◆ **Problem description**:
Count how many lines in the records contain the word "коды". Reply with the number alone.
##### Records for this task
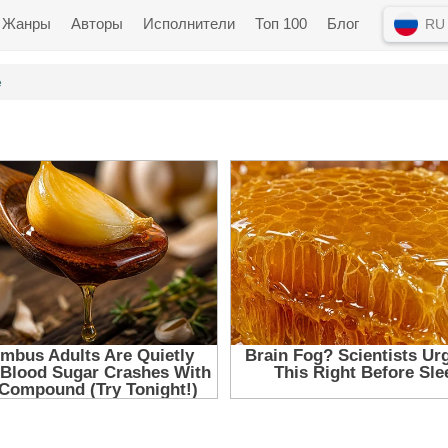
Жанры
Авторы
Исполнители
Топ 100
Блог
RU
е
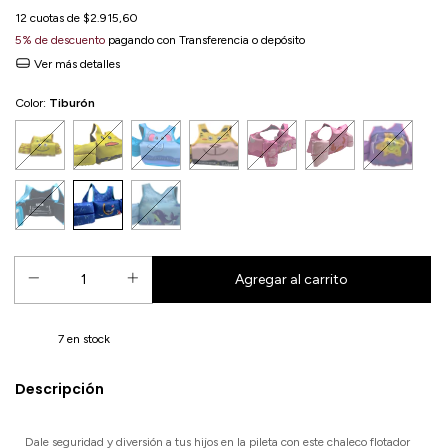
12
cuotas de
$2.915,60
5% de descuento
pagando con Transferencia o depósito
Ver más detalles
Color:
Tiburón
7
en stock
Descripción
Dale seguridad y diversión a tus hijos en la pileta con este chaleco flotador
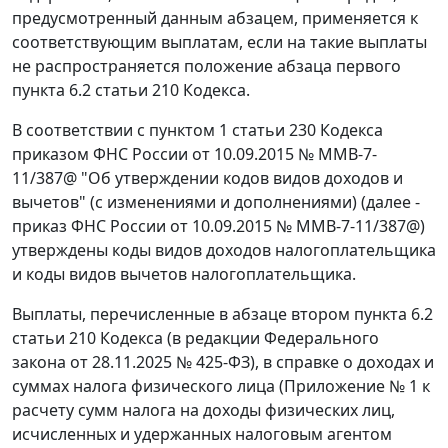
предусмотренный данным абзацем, применяется к
соответствующим выплатам, если на такие выплаты
не распространяется положение абзаца первого
пункта 6.2 статьи 210 Кодекса.
В соответствии с пунктом 1 статьи 230 Кодекса
приказом ФНС России от 10.09.2015 № ММВ-7-
11/387@ "Об утверждении кодов видов доходов и
вычетов" (с изменениями и дополнениями) (далее -
приказ ФНС России от 10.09.2015 № ММВ-7-11/387@)
утверждены коды видов доходов налогоплательщика
и коды видов вычетов налогоплательщика.
Выплаты, перечисленные в абзаце втором пункта 6.2
статьи 210 Кодекса (в редакции Федерального
закона от 28.11.2025 № 425-ФЗ), в справке о доходах и
суммах налога физического лица (Приложение № 1 к
расчету сумм налога на доходы физических лиц,
исчисленных и удержанных налоговым агентом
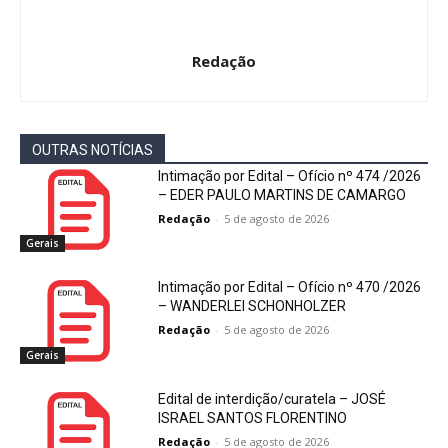
Redação
OUTRAS NOTÍCIAS
Intimação por Edital – Ofício nº 474 /2026
– EDER PAULO MARTINS DE CAMARGO
Redação
-
5 de agosto de 2026
Gerais
Intimação por Edital – Ofício nº 470 /2026
– WANDERLEI SCHONHOLZER
Redação
-
5 de agosto de 2026
Gerais
Edital de interdição/curatela – JOSÉ
ISRAEL SANTOS FLORENTINO
Redação
-
5 de agosto de 2026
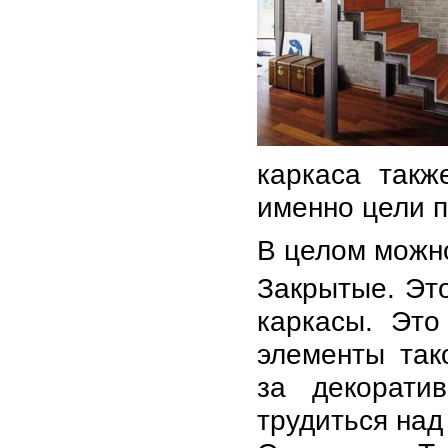
каркаса такж
именно цели п
В целом можно
Закрытые. Эт
каркасы. Это
элементы так
за декорати
трудиться над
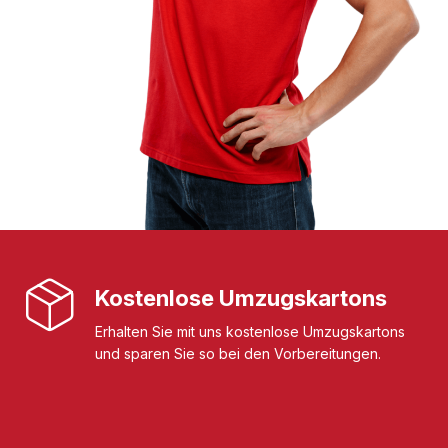
Kostenlose Umzugskartons
Erhalten Sie mit uns kostenlose Umzugskartons
und sparen Sie so bei den Vorbereitungen.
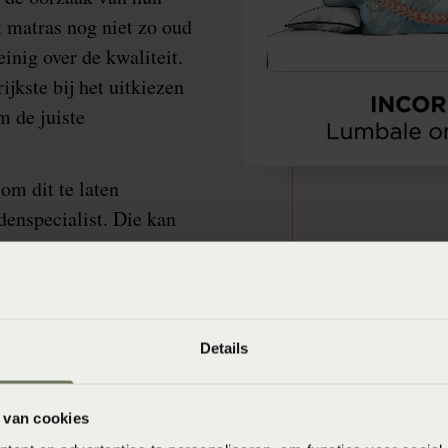
t matras nog niet zo oud
einig over de kwaliteit.
jkste bij het uitkiezen
m de juiste
om dit te laten
enspecialist. Die kan
bed ligt en of jouw
owel in rugligging als in
 en het kussen is ook
ed aansluiten aan het
Details
 van cookies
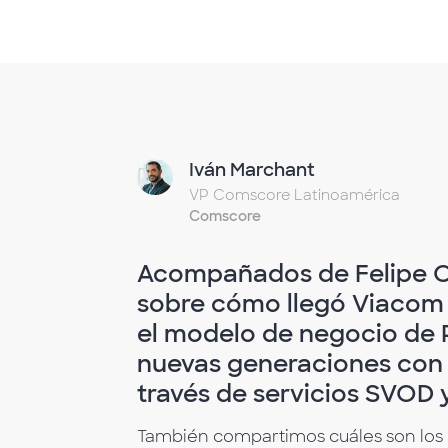
Iván Marchant
VP Comscore Latinoamérica
Comscore
Acompañados de Felipe C
sobre cómo llegó Viacom
el modelo de negocio de 
nuevas generaciones con 
través de servicios SVOD 
También compartimos cuáles son los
##########
◆ **Exercise answer**:
2